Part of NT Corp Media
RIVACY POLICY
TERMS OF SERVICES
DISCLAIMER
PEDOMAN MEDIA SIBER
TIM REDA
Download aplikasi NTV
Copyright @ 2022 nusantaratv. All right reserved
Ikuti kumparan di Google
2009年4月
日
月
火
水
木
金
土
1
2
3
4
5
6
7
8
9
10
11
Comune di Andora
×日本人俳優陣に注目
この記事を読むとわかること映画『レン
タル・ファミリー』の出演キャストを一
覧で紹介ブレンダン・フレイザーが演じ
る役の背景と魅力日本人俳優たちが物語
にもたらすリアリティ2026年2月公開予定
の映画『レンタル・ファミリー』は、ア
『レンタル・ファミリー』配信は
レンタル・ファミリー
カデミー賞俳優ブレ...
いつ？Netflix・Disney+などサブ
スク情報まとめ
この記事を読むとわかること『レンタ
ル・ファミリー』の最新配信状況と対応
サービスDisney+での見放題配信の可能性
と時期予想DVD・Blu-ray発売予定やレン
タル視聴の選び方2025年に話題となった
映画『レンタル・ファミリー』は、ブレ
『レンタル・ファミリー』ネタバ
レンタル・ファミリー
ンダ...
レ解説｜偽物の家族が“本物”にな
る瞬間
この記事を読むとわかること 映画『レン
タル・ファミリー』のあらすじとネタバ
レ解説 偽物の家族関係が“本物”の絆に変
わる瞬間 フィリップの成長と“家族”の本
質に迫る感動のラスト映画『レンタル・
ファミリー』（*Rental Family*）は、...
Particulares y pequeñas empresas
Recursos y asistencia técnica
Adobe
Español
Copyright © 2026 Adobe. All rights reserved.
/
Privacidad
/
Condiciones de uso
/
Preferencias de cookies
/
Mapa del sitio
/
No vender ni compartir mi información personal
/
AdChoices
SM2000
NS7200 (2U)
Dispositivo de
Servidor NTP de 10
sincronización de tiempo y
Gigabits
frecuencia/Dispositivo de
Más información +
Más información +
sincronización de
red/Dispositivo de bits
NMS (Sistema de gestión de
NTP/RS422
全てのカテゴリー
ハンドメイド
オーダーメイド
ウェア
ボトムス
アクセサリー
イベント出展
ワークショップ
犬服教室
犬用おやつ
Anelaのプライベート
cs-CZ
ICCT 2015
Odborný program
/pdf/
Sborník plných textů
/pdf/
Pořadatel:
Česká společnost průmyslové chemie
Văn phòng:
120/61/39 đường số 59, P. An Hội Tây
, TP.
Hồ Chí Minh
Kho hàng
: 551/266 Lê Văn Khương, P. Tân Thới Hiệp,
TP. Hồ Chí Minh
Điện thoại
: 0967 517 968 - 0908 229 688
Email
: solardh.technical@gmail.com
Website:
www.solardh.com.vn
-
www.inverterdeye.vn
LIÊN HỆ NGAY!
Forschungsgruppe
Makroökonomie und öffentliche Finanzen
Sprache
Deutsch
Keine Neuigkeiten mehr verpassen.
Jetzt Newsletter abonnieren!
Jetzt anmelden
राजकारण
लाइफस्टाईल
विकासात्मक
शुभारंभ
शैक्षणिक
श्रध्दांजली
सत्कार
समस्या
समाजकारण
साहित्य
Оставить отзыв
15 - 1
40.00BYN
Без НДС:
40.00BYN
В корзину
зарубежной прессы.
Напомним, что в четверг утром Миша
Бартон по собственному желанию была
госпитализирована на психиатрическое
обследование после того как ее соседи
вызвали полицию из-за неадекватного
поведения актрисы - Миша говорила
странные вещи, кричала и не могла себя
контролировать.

______________________________

§ WORK REQUEST
Based on the material above, how many lines contain the string "Миша"? State the number alone.

§ TASK RESPONSE
2